Interpretive Summary: Nurse worker bees take care of young bees and the queen in the hive by secreting royal and worker jelly from glands in their head. The size that these glands grow to is dependent on many factors, including diet; bees fed low amounts of protein and/or pollen have smaller glands that well-nourished bees. Glands start growing by 3d of adult age and up to this age are of similar size irrespective of their diet. However, in a very small window of early adulthood, differences in gland size start to emerge. This led us to the question of whether glands simply don’t grow or if they do grow and are actively degraded in this window. Through a combination of gene and protein studies and physiological assays we find support for the latter hypothesis. In addition, we find evidence that many of the same pathways that control gland growth in other insects also operate in bees. This work is relevant because it demonstrates why gland size responds to diet but also allows us to target specific pathways to increase gland size or at least prevent their degradation in colonies so nurse bees can properly nourish hive larvae under stressful conditions.

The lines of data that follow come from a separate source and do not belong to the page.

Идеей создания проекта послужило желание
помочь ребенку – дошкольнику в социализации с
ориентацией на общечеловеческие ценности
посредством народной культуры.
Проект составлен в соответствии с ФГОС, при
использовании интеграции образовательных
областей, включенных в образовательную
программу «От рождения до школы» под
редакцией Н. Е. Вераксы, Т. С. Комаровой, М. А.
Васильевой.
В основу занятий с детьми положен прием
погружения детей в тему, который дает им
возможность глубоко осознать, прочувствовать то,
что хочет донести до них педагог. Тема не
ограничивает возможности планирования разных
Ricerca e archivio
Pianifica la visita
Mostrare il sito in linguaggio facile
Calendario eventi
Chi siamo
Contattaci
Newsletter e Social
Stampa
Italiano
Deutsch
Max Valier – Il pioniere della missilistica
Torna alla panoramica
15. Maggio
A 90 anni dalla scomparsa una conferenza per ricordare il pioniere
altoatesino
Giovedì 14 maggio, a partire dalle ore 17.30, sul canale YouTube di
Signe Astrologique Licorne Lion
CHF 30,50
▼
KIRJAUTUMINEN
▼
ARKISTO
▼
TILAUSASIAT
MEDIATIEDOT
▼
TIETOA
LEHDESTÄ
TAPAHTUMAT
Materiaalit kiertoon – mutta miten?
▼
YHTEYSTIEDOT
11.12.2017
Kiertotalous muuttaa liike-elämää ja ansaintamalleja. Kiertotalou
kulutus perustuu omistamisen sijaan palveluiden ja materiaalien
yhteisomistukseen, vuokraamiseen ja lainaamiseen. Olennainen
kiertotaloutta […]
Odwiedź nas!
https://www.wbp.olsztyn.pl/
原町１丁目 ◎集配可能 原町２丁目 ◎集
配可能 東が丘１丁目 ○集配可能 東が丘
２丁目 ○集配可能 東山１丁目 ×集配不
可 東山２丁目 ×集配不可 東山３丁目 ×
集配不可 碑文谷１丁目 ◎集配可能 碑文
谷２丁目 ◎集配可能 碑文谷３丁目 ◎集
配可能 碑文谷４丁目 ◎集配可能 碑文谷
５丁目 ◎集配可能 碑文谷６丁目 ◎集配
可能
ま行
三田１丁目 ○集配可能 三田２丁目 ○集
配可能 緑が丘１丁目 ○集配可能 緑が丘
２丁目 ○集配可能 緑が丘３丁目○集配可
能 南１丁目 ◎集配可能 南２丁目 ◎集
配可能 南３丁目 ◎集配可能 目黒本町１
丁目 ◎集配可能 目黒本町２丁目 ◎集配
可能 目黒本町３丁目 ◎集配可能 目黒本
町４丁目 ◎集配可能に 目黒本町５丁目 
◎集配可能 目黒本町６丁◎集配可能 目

Technical Abstract: Honey bee colonies function as a superorganism, where facultatively sterile female workers perform various tasks that support the hive. Nurse workers undergo numerous anatomical and physiological changes in preparation for brood rearing, including the growth of hypopharyngeal glands (HGs). These glands secrete a protein- and lipid-rich jelly used to sustain developing larvae. Pollen availability is positively correlated with gland growth, but growth in the first three days is similar regardless of diet, suggesting that initial growth is a pre-determined process while later development depends on nutrient availability during a critical window in early adulthood (3-8d). It is unclear whether the resultant size differences in nurse HG are simply due to growth stasis or active degradation of the tissue via apoptosis and autophagy. To determine the processes regulating HG size, we measured all differentially expressed gene transcripts and proteins in the HGs from 8d old bees that were well-nourished (fed pollen) or undernourished (fed no pollen). Undernourished bees had the highest rate of differential genes expression, with affected processes including salivary gland apoptosis, oogenesis, and ecdysteroid-mediated hormone signaling were among those up-regulated in the HGs of undernourished bees. Protein secretion was virtually the only process up-regulated in well-nourished bees. Undernourished bees also had higher ecdysteroid levels and phosphatase activity, a physiological marker of cell death, compared to well-nourished bees. These results suggest that HG degradation is an active process regulated by the same ecdysteroid signaling that regulates salivary gland development and oogenesis in non-social taxa.